# [SOURCE MATERIAL]
☆ ☆ ☆ ☆ ☆ ☆ ☆

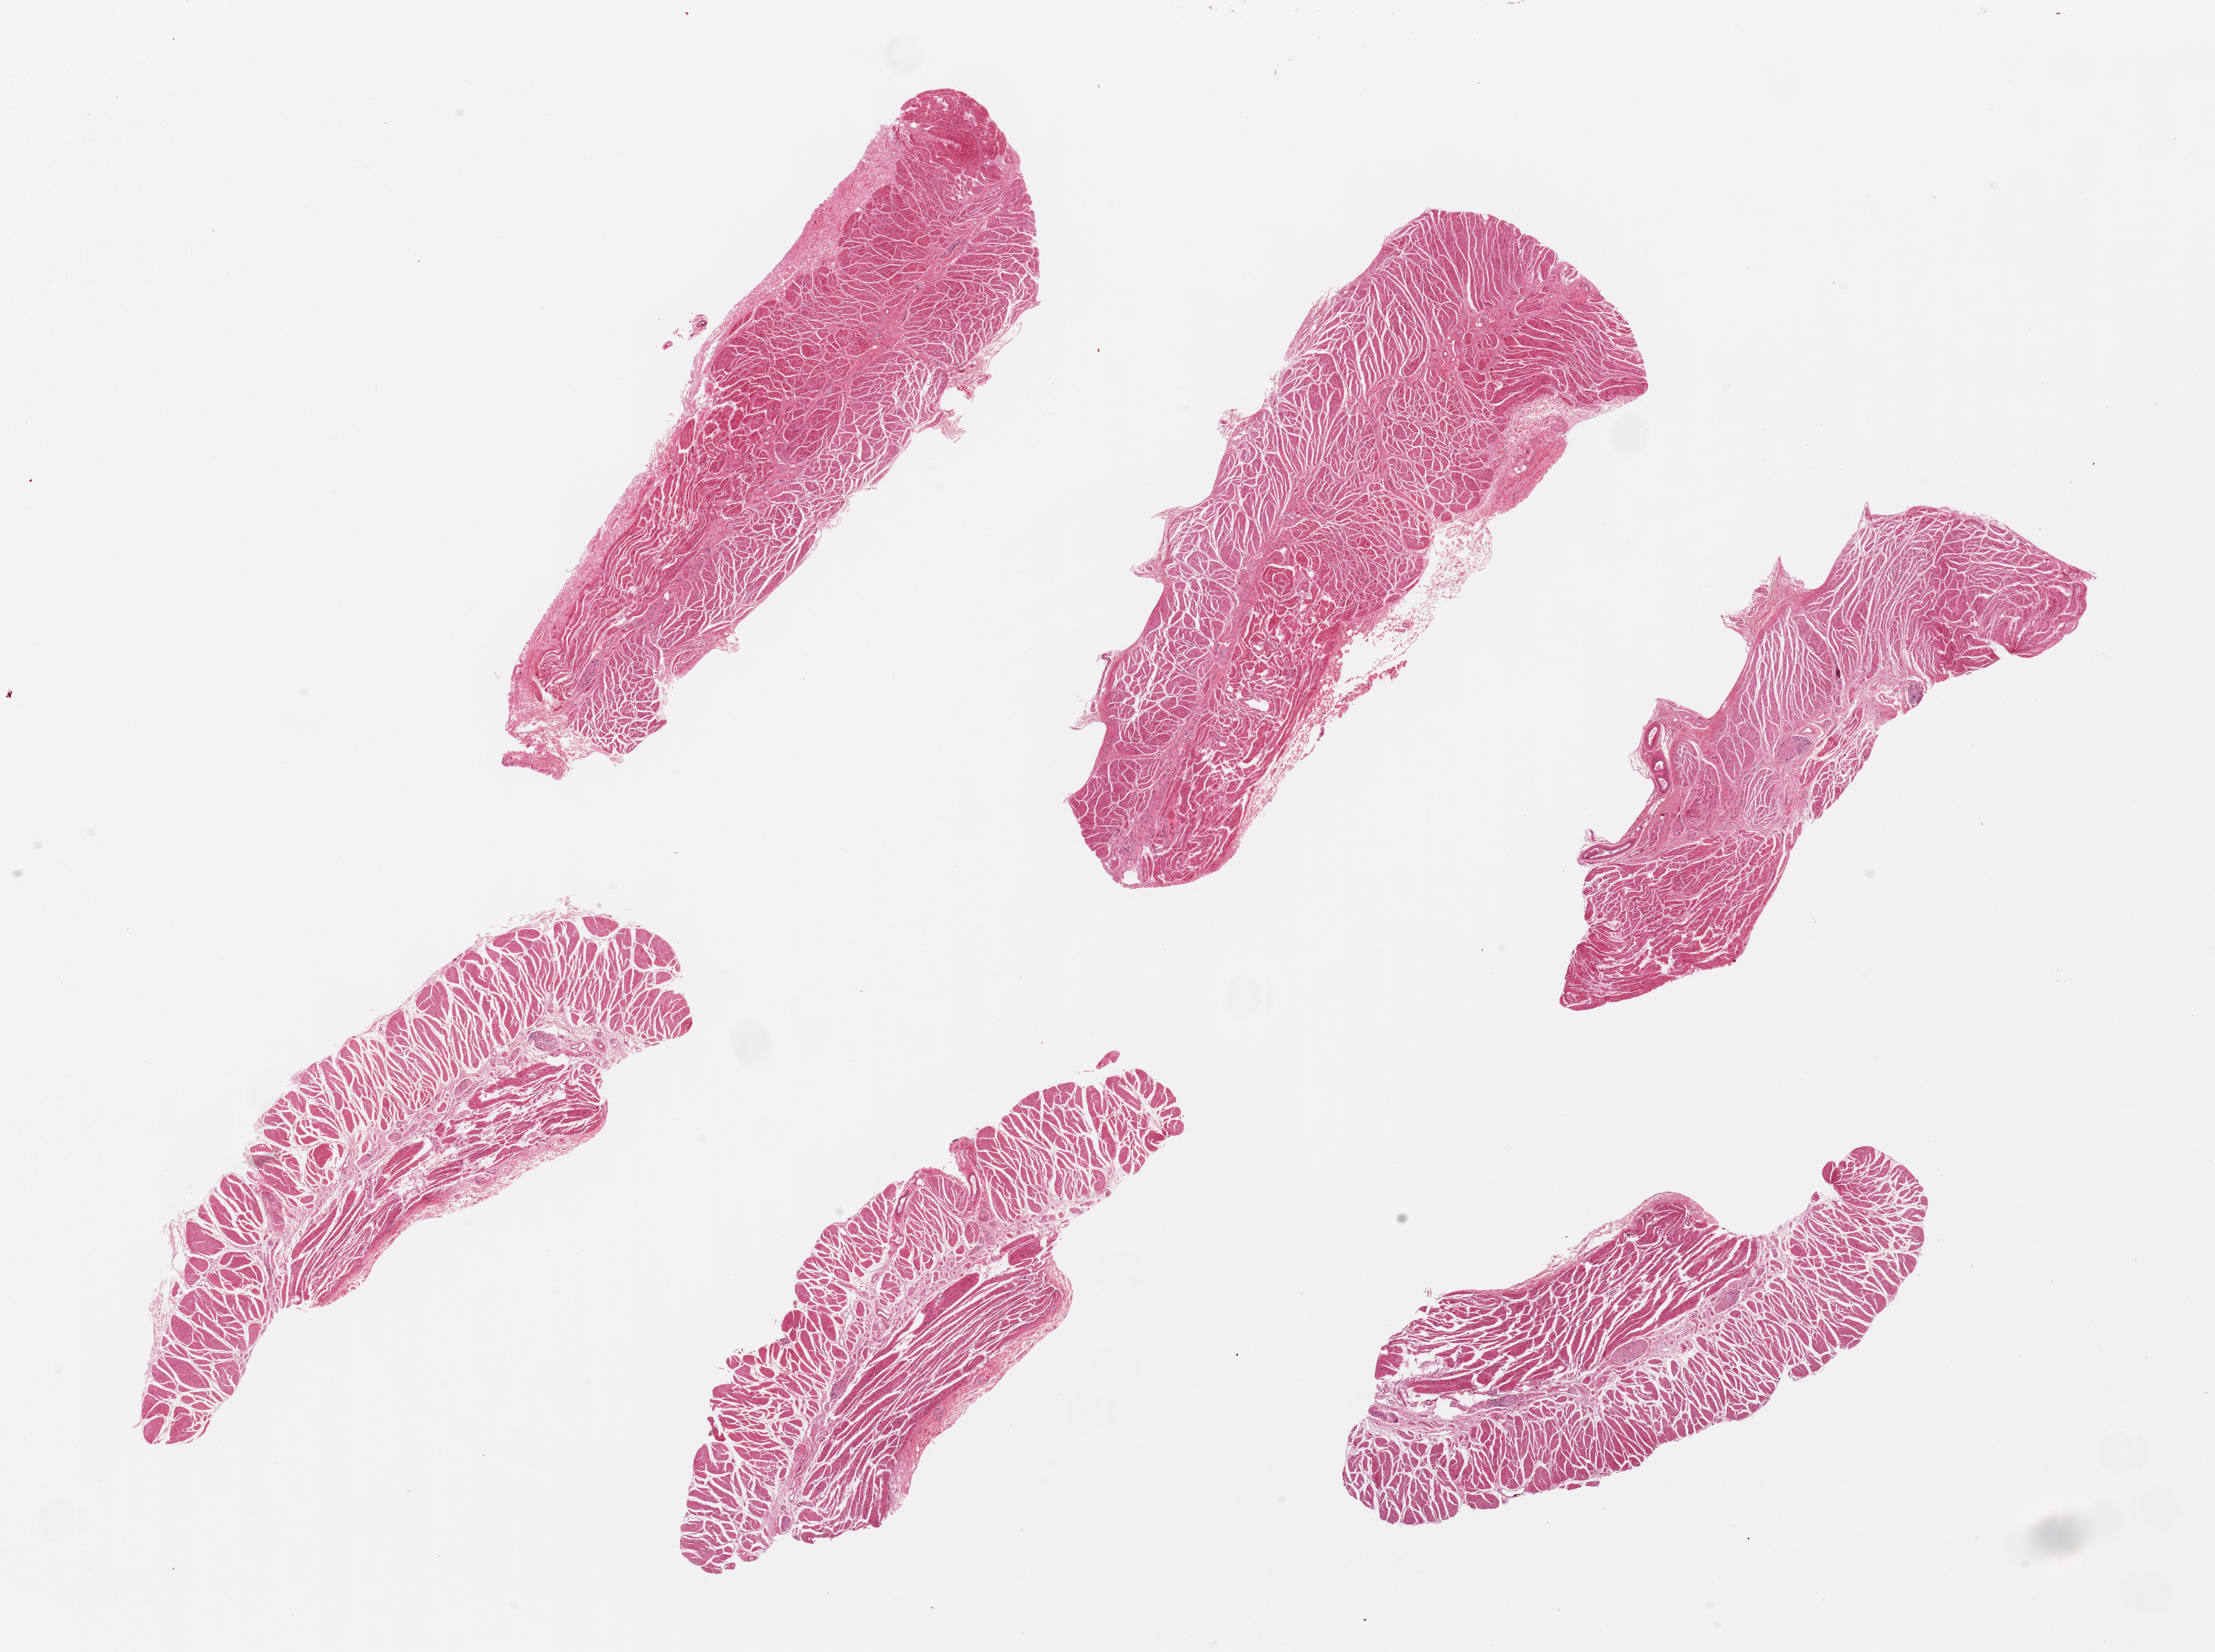
Hematoxylin and eosin (H&E) whole-slide image, low-resolution overview of the scanned area, about 27.6 x 20.6 mm (acquisition: 20x scan); PAXgene-fixed paraffin-embedded (PFPE) section; target tissue: gastroesophageal junction; donor tissue sample. Female donor.
Pathologist's review note for this sample: 6 pieces, up to 10x3.5mm; all muscle as targeted.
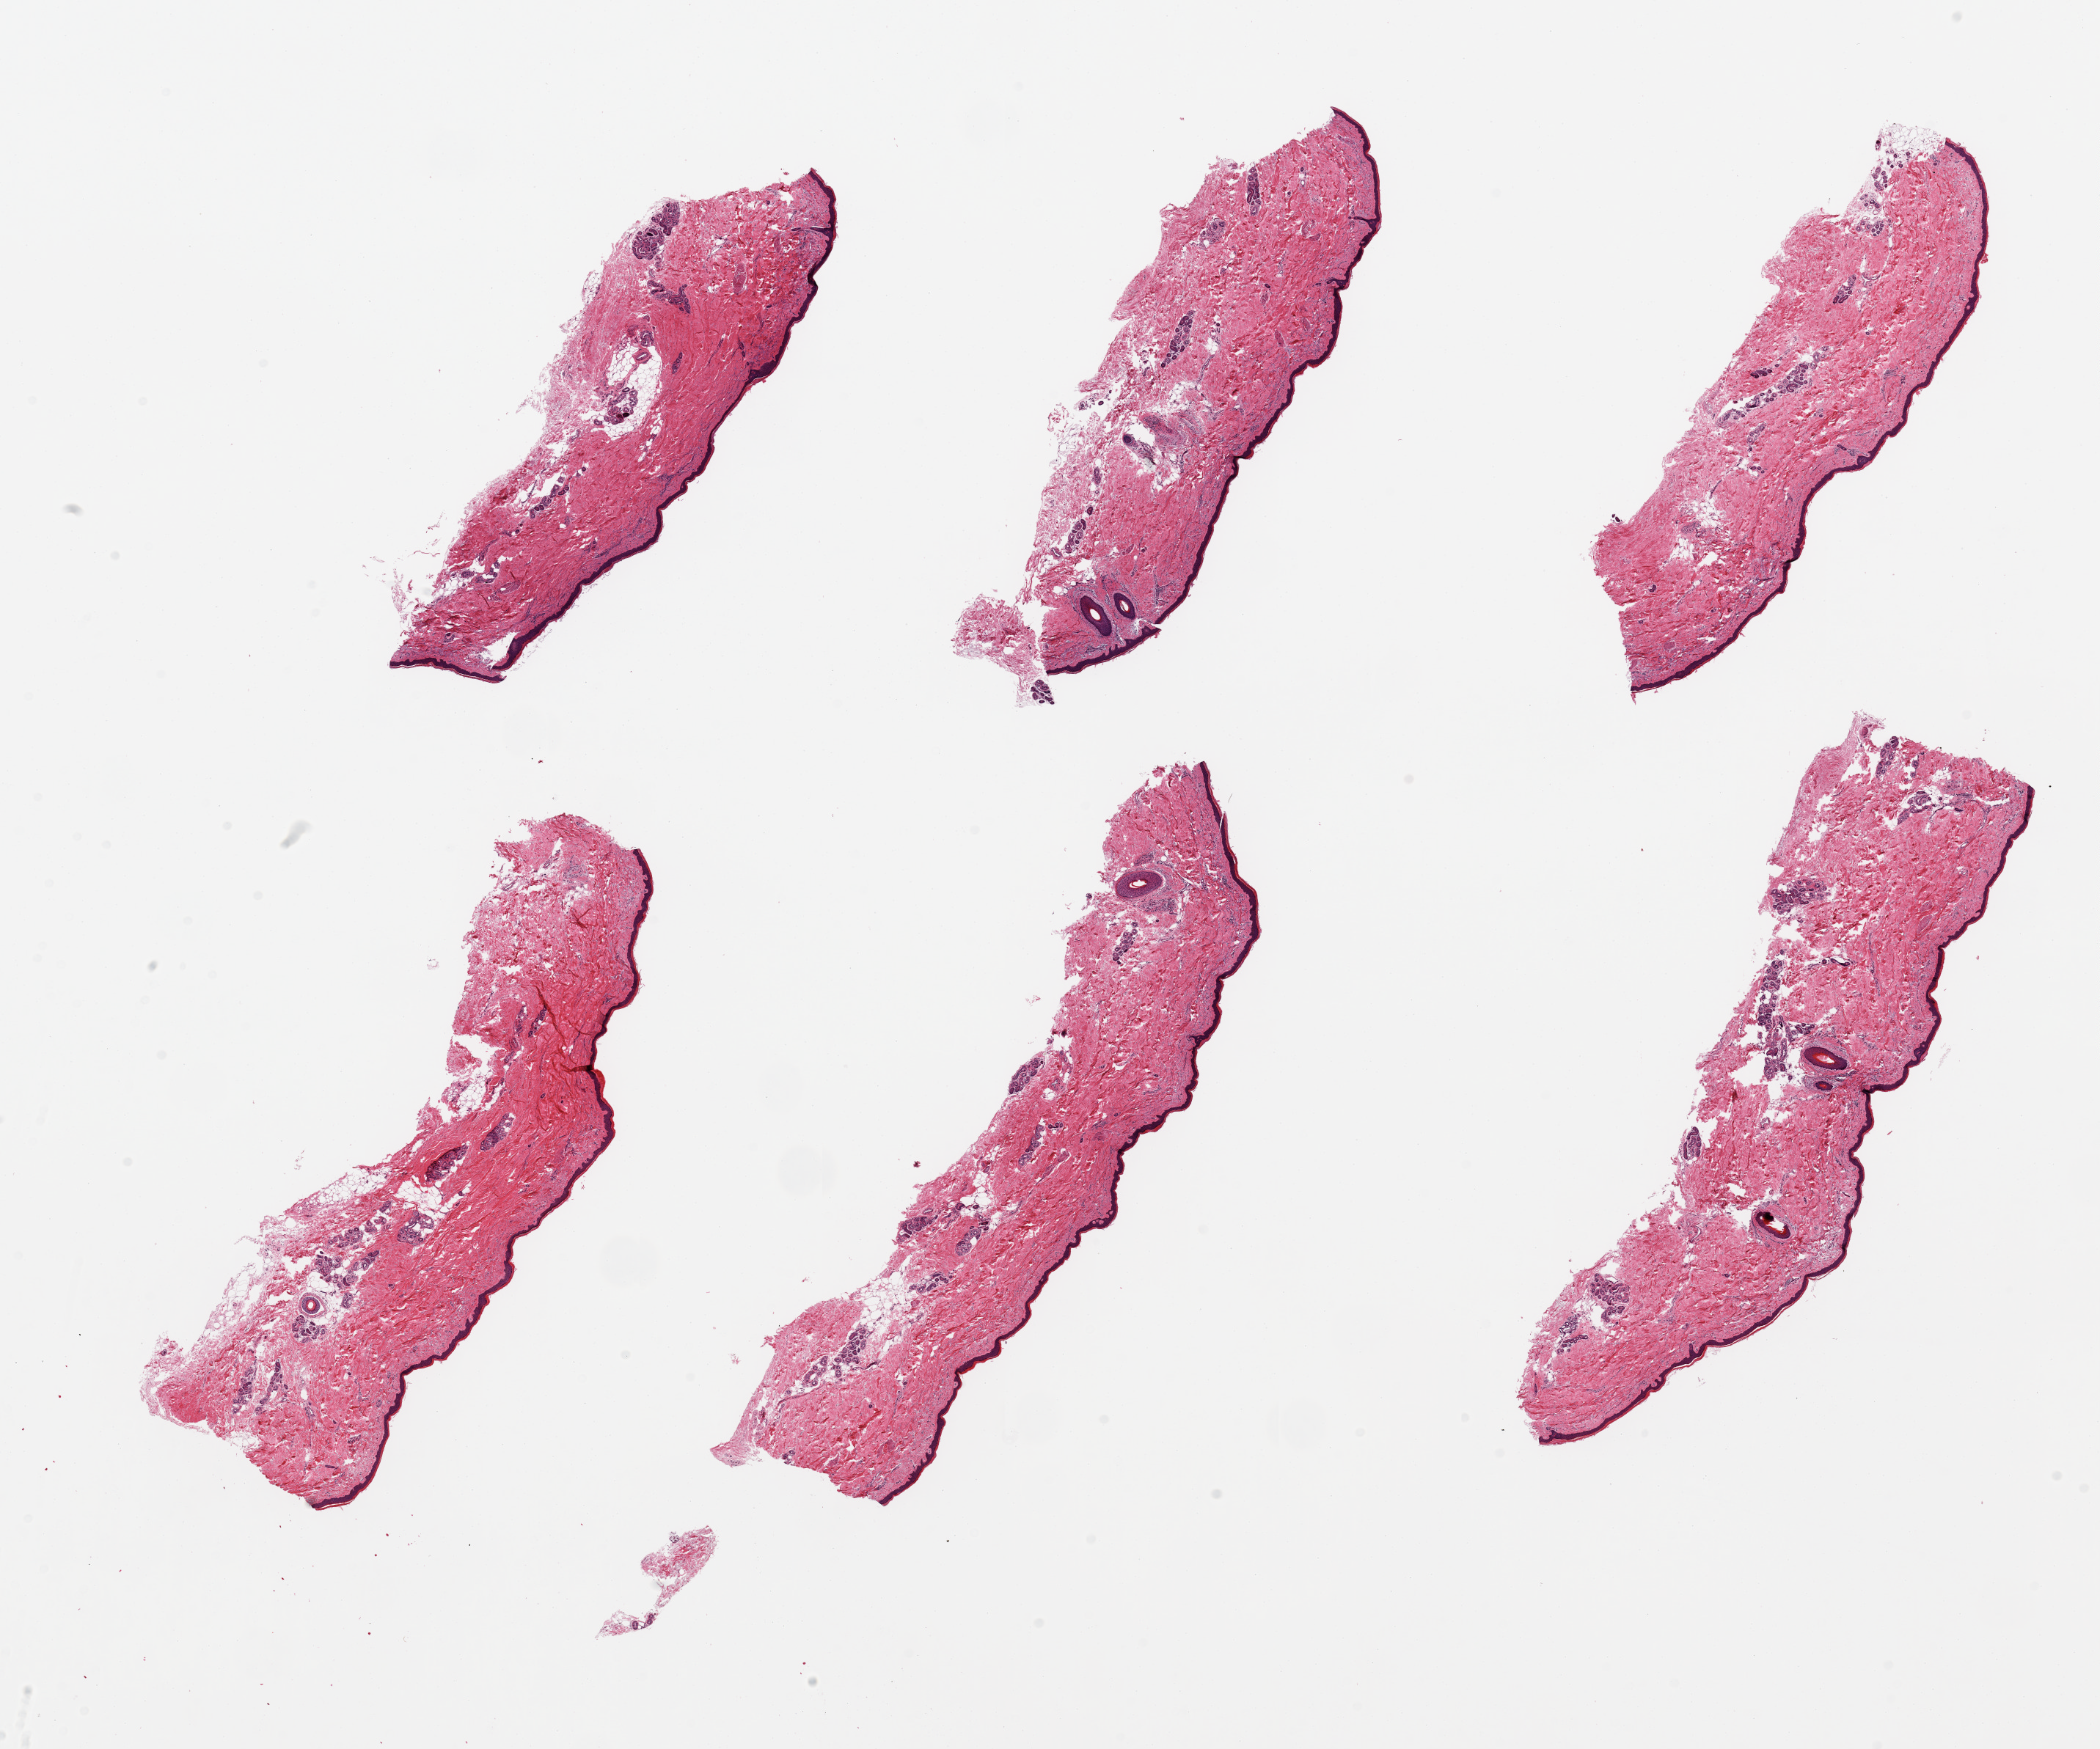
Digitized haematoxylin and eosin-stained section, whole scanned area (about 22.6 x 18.9 mm) shown as a low-resolution overview; PAXgene-fixed paraffin-embedded (PFPE) section; target tissue: skin of lower leg; donor tissue sample. Donor sex: male.
Pathologist's review note for this sample: 6 pieces, minimal adherent fat; squamous epithelium is ~50 microns.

☆ ☆ ☆ ☆ ☆ ☆ ☆

A single figure is required: how many lines above contain the word "this".

# [ANSWER SECTION]
2